As can be seen from the 3D model above, once the ore was crushed we loaded it into a hand-made crucible, ready for smelting. This crucible was filled with a mixture of cassiterite dust and malachite (copper-bearing ore) dust in an attempt to co-smelt them creating a ‘one-step bronze’. The mortar is stained green in this case from crushing up the malachite. Unfortunately on this experiment the hand-made crucible cracked in the furnace and so the one-step bronze leaked out and we eventually found it at the bottom of the furnace. We had also put a layer of crushed malachite directly into the furnace, which smelted away nicely and mingled with the leaked bronze to create a big lump of slightly tinned copper.
Working my way through the entire process of metallurgy (minus the mining/collecting of the ore or the making of the charcoal) made me appreciate actually how surprisingly easy the whole thing is – and equally what rather unremarkable archaeological remains it produces.
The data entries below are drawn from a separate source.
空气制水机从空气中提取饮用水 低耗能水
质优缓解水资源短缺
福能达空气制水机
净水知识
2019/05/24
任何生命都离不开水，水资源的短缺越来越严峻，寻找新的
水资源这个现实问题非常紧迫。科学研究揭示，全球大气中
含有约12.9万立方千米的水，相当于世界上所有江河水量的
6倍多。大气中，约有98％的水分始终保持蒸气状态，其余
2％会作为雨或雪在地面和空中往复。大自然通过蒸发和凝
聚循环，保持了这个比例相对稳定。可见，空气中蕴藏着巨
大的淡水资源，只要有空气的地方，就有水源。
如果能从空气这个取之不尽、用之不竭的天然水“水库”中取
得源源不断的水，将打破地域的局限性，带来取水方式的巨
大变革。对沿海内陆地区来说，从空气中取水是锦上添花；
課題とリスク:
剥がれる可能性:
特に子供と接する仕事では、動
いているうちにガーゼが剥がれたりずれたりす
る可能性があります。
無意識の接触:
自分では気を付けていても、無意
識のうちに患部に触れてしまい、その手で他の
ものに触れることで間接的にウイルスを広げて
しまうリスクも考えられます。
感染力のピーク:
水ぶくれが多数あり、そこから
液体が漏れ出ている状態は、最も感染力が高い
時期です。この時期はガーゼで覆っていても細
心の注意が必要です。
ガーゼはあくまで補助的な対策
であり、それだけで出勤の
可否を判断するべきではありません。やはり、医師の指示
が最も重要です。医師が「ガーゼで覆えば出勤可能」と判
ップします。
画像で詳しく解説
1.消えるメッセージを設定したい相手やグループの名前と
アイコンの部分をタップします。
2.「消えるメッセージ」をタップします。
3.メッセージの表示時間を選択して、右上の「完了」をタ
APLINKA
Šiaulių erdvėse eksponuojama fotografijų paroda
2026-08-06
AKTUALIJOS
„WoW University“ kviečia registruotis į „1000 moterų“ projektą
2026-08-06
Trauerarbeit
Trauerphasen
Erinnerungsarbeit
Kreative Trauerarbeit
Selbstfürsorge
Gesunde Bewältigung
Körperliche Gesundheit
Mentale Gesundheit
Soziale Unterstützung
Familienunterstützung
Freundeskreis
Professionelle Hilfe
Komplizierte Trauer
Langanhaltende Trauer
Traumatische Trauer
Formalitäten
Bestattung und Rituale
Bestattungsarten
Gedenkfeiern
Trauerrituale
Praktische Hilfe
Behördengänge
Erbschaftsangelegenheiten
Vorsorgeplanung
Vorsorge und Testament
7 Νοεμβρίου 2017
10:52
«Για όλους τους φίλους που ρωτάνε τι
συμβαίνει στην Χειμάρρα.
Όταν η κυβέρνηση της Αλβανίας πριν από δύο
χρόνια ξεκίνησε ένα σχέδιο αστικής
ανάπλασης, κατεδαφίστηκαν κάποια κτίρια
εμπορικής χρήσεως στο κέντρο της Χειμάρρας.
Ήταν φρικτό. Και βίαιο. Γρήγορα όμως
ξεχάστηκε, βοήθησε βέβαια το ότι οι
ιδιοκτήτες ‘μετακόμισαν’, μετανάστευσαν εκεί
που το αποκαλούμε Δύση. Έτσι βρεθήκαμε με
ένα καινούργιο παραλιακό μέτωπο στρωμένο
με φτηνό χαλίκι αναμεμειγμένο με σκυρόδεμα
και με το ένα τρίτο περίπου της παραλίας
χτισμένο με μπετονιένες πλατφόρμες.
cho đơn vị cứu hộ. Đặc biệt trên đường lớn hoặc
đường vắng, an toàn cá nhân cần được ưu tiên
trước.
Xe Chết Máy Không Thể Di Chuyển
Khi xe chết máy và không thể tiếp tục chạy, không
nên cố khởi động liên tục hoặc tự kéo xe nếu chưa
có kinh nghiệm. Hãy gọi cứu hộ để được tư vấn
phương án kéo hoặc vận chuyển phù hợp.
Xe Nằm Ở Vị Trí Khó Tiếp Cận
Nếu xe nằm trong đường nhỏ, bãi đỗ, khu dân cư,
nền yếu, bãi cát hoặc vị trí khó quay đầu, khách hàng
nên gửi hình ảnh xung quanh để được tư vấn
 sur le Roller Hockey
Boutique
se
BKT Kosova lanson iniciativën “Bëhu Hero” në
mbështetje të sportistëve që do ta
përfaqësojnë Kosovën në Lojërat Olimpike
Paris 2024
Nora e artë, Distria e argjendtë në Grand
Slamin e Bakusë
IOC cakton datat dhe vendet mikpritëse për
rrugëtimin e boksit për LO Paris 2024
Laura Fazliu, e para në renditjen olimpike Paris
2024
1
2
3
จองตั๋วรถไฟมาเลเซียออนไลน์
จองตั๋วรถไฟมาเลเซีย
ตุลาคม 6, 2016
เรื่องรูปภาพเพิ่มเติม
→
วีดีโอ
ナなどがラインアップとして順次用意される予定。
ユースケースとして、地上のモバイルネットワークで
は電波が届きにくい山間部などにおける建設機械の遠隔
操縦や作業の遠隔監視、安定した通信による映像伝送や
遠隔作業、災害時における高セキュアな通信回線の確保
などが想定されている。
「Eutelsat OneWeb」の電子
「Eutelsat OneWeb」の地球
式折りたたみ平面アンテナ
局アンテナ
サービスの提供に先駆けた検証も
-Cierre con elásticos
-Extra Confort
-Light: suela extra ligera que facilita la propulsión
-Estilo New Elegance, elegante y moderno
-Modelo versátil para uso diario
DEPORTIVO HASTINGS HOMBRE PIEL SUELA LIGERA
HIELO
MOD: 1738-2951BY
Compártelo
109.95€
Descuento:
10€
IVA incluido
This is especially true of our bowl furnace, which when burnt out looked almost exactly like a hearth, complete with burnt ceramic material that one could easily mistake for simple prehistoric pottery. It makes me wonder how many smelting sites may have been misidentified as hearths. After this weekend I would happy to build a small furnace in my back garden and smelt some copper, and I wonder if the smelting furnaces of the Bronze Age were similar, small bowl furnaces in or around the family home.
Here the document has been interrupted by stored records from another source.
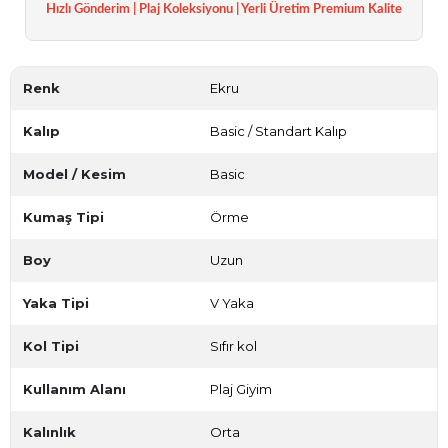
Hızlı Gönderim | Plaj Koleksiyonu | Yerli Üretim Premium Kalite
Renk
Ekru
Kalıp
Basic / Standart Kalıp
Model / Kesim
Basic
Kumaş Tipi
Örme
Boy
Uzun
Yaka Tipi
V Yaka
Kol Tipi
Sıfır kol
Kullanım Alanı
Plaj Giyim
Kalınlık
Orta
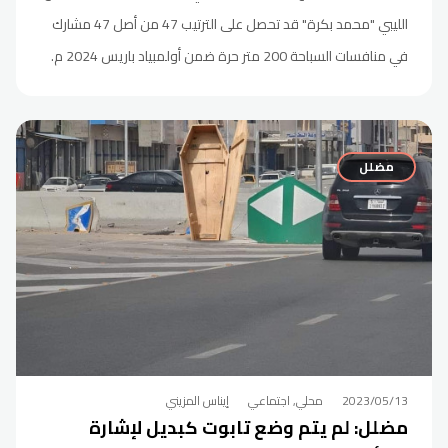
الليبي "محمد بكرة" قد تحصل على الترتيب 47 من أصل 47 مشارك
في منافسات السباحة 200 متر حرة ضمن أولمبياد باريس 2024 م.
مضلل
2023/05/13
محلي, اجتماعي
إيناس المزيني
مضلل: لم يتم وضع تابوت كبديل لإشارة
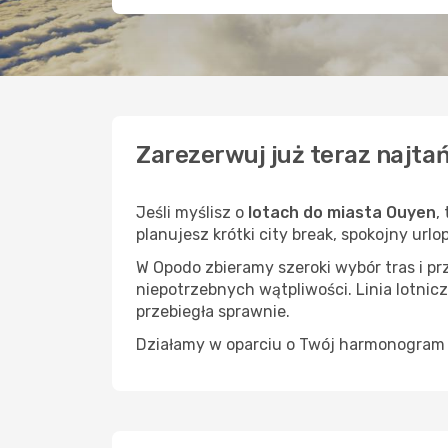
Zarezerwuj już teraz najta
Jeśli myślisz o
lotach do miasta Ouyen
,
planujesz krótki city break, spokojny url
W Opodo zbieramy szeroki wybór tras i p
niepotrzebnych wątpliwości. Linia lotnicz
przebiegła sprawnie.
Działamy w oparciu o Twój harmonogram i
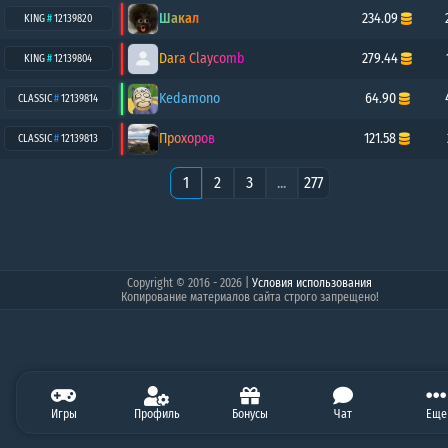
Шакал
234.09
KING
#
12139820
Dara Claycomb
279.44
KING
#
12139804
Kedamono
64.90
CLASSIC
#
12139814
Прохоров
121.58
CLASSIC
#
12139813
1
2
3
...
277
Copyright © 2016 - 2026
|
Условия использования
Копирование материалов сайта строго запрещено!
1.45
Игры
10.08
Профиль
10.00
60.00
Бонусы
0.00
Чат
0.00
Балан
Еще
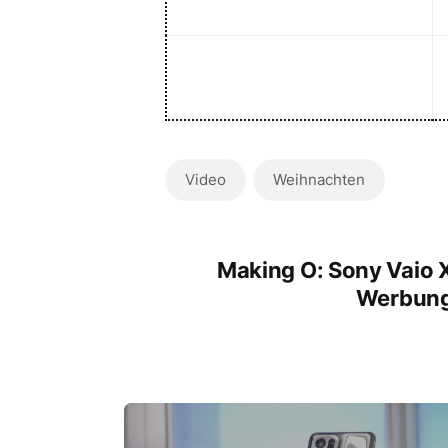
Video
Weihnachten
Making O: Sony Vaio 
Werbun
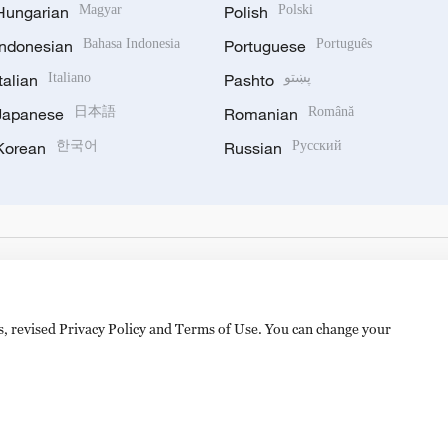
Hungarian
Magyar
Polish
Polski
Indonesian
Bahasa Indonesia
Portuguese
Português
Italian
Italiano
Pashto
پښتو
Japanese
日本語
Romanian
Română
Korean
한국어
Russian
Русский
es, revised Privacy Policy and Terms of Use. You can change your
备 11010502050052号
Disinformation report hotline: 010-8506146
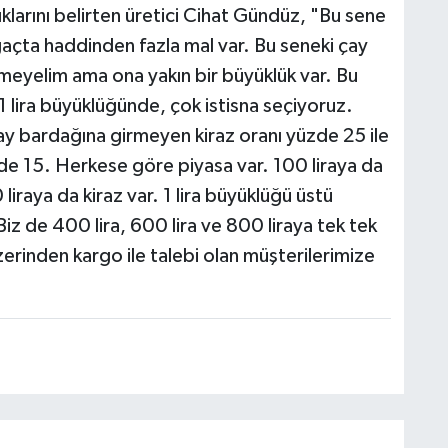
klarını belirten üretici Cihat Gündüz, "Bu sene
 ağaçta haddinden fazla mal var. Bu seneki çay
meyelim ama ona yakın bir büyüklük var. Bu
1 lira büyüklüğünde, çok istisna seçiyoruz.
çay bardağına girmeyen kiraz oranı yüzde 25 ile
de 15. Herkese göre piyasa var. 100 liraya da
iraya da kiraz var. 1 lira büyüklüğü üstü
iz de 400 lira, 600 lira ve 800 liraya tek tek
rinden kargo ile talebi olan müşterilerimize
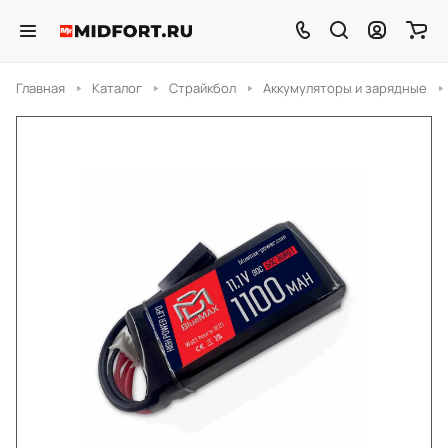
Главная
Каталог
Страйкбол
Аккумуляторы и зарядные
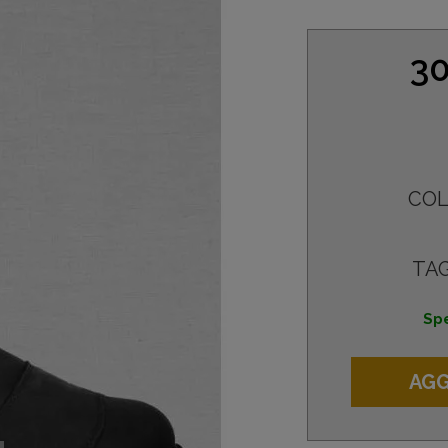
30
COL
TAG
Spe
AGG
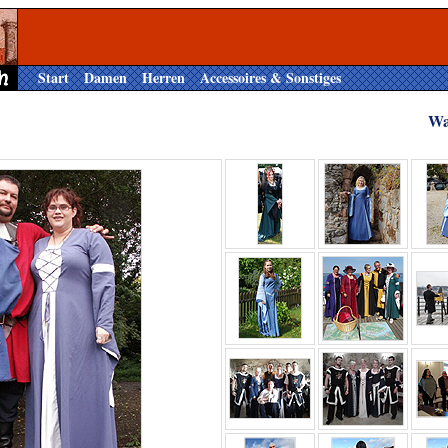
Start
Damen
Herren
Accessoires & Sonstiges
Wa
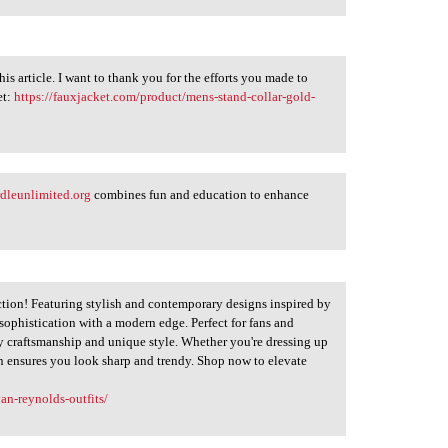
this article. I want to thank you for the efforts you made to
et:
https://fauxjacket.com/product/mens-stand-collar-gold-
rdleunlimited.org
combines fun and education to enhance
tion! Featuring stylish and contemporary designs inspired by
sophistication with a modern edge. Perfect for fans and
ty craftsmanship and unique style. Whether you're dressing up
ion ensures you look sharp and trendy. Shop now to elevate
an-reynolds-outfits/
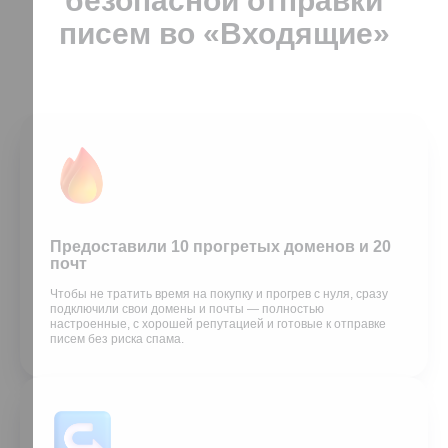
безопасной отправки
писем во «Входящие»
Предоставили 10 прогретых доменов и 20
почт
Чтобы не тратить время на покупку и прогрев с нуля, сразу
подключили свои домены и почты — полностью
настроенные, с хорошей репутацией и готовые к отправке
писем без риска спама.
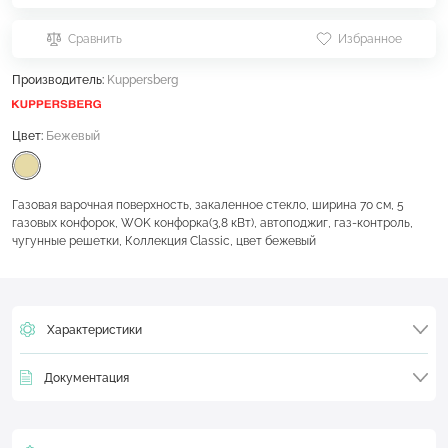
Сравнить
Избранное
Производитель:
Kuppersberg
Цвет:
Бежевый
Газовая варочная поверхность, закаленное стекло, ширина 70 см, 5
газовых конфорок, WOK конфорка(3,8 кВт), автоподжиг, газ-контроль,
чугунные решетки, Коллекция Classic, цвет бежевый
Характеристики
Документация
We undertook a total of 5 smelts and a couple of castings over the weekend, with varying levels of success. Even with the professionals there (Simon and Fergus) things did not always go to plan (crucibles broke, furnaces didn’t heat up enough, molten metal was spilled on the ground) but this, for me, was the key to the whole experience. While the entire process was much easier than I had first imagined, there was still effort involved in smelting a relatively small amount of metal. These mistakes and accidents would have happened in antiquity as well and so even when a whole smelt of tin vapourised to nothing due to the furnace being too hot, I didn’t really regret the 2 hours spent bellowing and in fact felt a little closer to the frustration that might have been felt by the inhabitants of Bronze Age Leskernick Hill. Although I know the chemistry behind the smelting process (just about!) I was dumbstruck by the magical process of turning rock to metal. We literally sprinkling crushed malachite into the furnace and covered it with charcoal, heated it and then found a lump of copper at the bottom of the furnace. It was quite a powerful experience, and one I am sure would not have been lost on the early prehistoric smelters.
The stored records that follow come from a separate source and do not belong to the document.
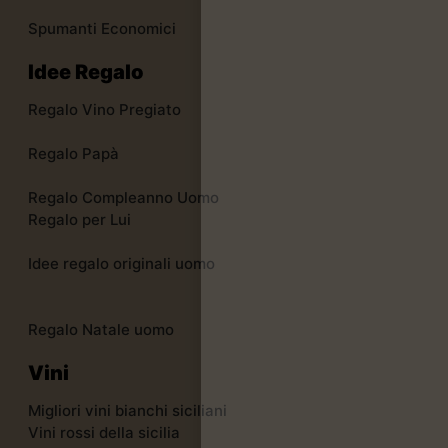
Spumanti Economici
Idee Regalo
Regalo Vino Pregiato
Regalo Papà
Regalo Compleanno Uomo
Regalo per Lui
Idee regalo originali uomo
Regalo Natale uomo
Vini
Migliori vini bianchi siciliani
Vini rossi della sicilia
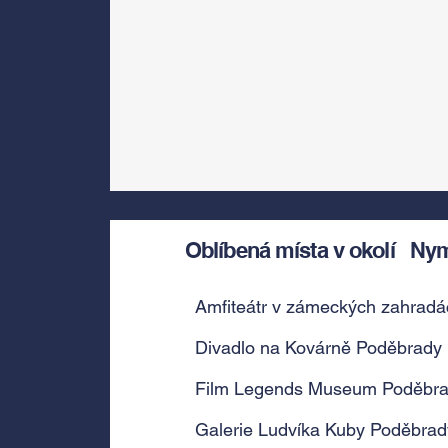
Oblíbená místa v okolí
Ny
Amfiteátr v zámeckých zahradá
Divadlo na Kovárně Poděbrady
Film Legends Museum Poděbr
Galerie Ludvíka Kuby Poděbrad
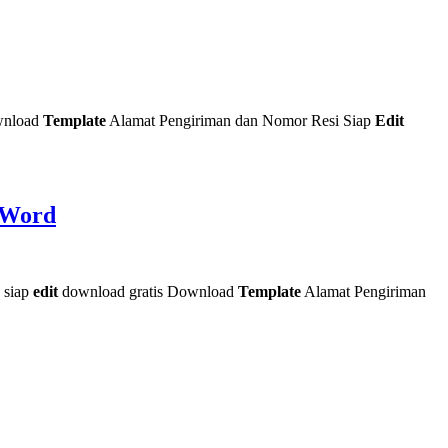
wnload
Template
Alamat Pengiriman dan Nomor Resi Siap
Edit
 Word
 siap
edit
download gratis Download
Template
Alamat Pengiriman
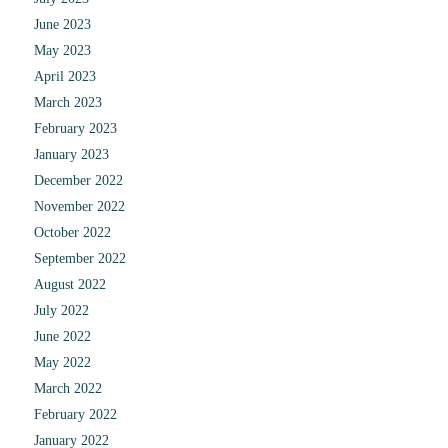
June 2023
May 2023
April 2023
March 2023
February 2023
January 2023
December 2022
November 2022
October 2022
September 2022
August 2022
July 2022
June 2022
May 2022
March 2022
February 2022
January 2022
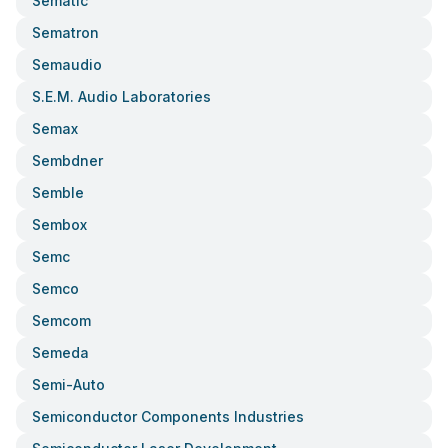
Sematic
Sematron
Semaudio
S.e.m. Audio Laboratories
Semax
Sembdner
Semble
Sembox
Semc
Semco
Semcom
Semeda
Semi-Auto
Semiconductor Components Industries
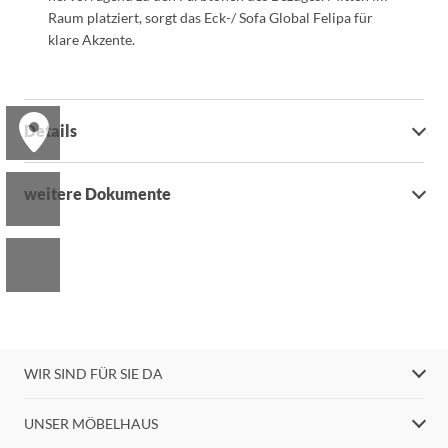
Raum platziert, sorgt das Eck-/ Sofa Global Felipa für
klare Akzente.
Details
weitere Dokumente
WIR SIND FÜR SIE DA
UNSER MÖBELHAUS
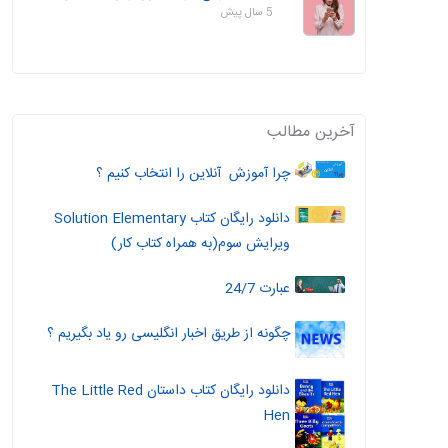
5 سال پیش
آخرین مطالب
چرا آموزش آنلاین را انتخاب کنیم ؟
دانلود رایگان کتاب Solution Elementary
ویرایش سوم(به همراه کتاب کار)
عبارت 24/7
چگونه از طریق اخبار انگلیسی رو یاد بگیریم ؟
دانلود رایگان کتاب داستان The Little Red
Hen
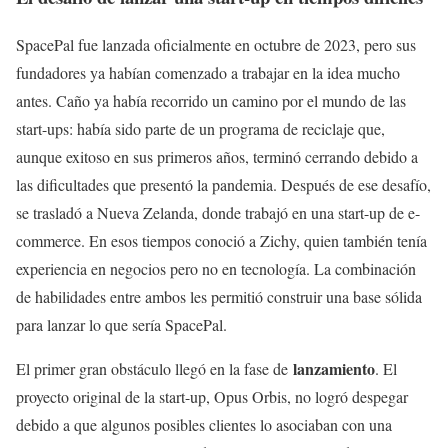
SpacePal fue lanzada oficialmente en octubre de 2023, pero sus
fundadores ya habían comenzado a trabajar en la idea mucho
antes. Caño ya había recorrido un camino por el mundo de las
start-ups: había sido parte de un programa de reciclaje que,
aunque exitoso en sus primeros años, terminó cerrando debido a
las dificultades que presentó la pandemia. Después de ese desafío,
se trasladó a Nueva Zelanda, donde trabajó en una start-up de e-
commerce. En esos tiempos conoció a Zichy, quien también tenía
experiencia en negocios pero no en tecnología. La combinación
de habilidades entre ambos les permitió construir una base sólida
para lanzar lo que sería SpacePal.
lanzamiento
El primer gran obstáculo llegó en la fase de
. El
proyecto original de la start-up, Opus Orbis, no logró despegar
debido a que algunos posibles clientes lo asociaban con una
This whole weekend has made me realise that just as it is important to walk the hills of Bodmin Moor in order to really get a feeling for what it is like to inhabit the place, it is equally important to build a furnace, crush ore and smelt it to metal in order to find out what it is like to inhabit the activities as well. Of course experimental archaeologists have been doing this for years, but just one weekend of it has already changed the way I am thinking about some of my evidence and will almost certainly have a big influence on at least one chapter of my PhD.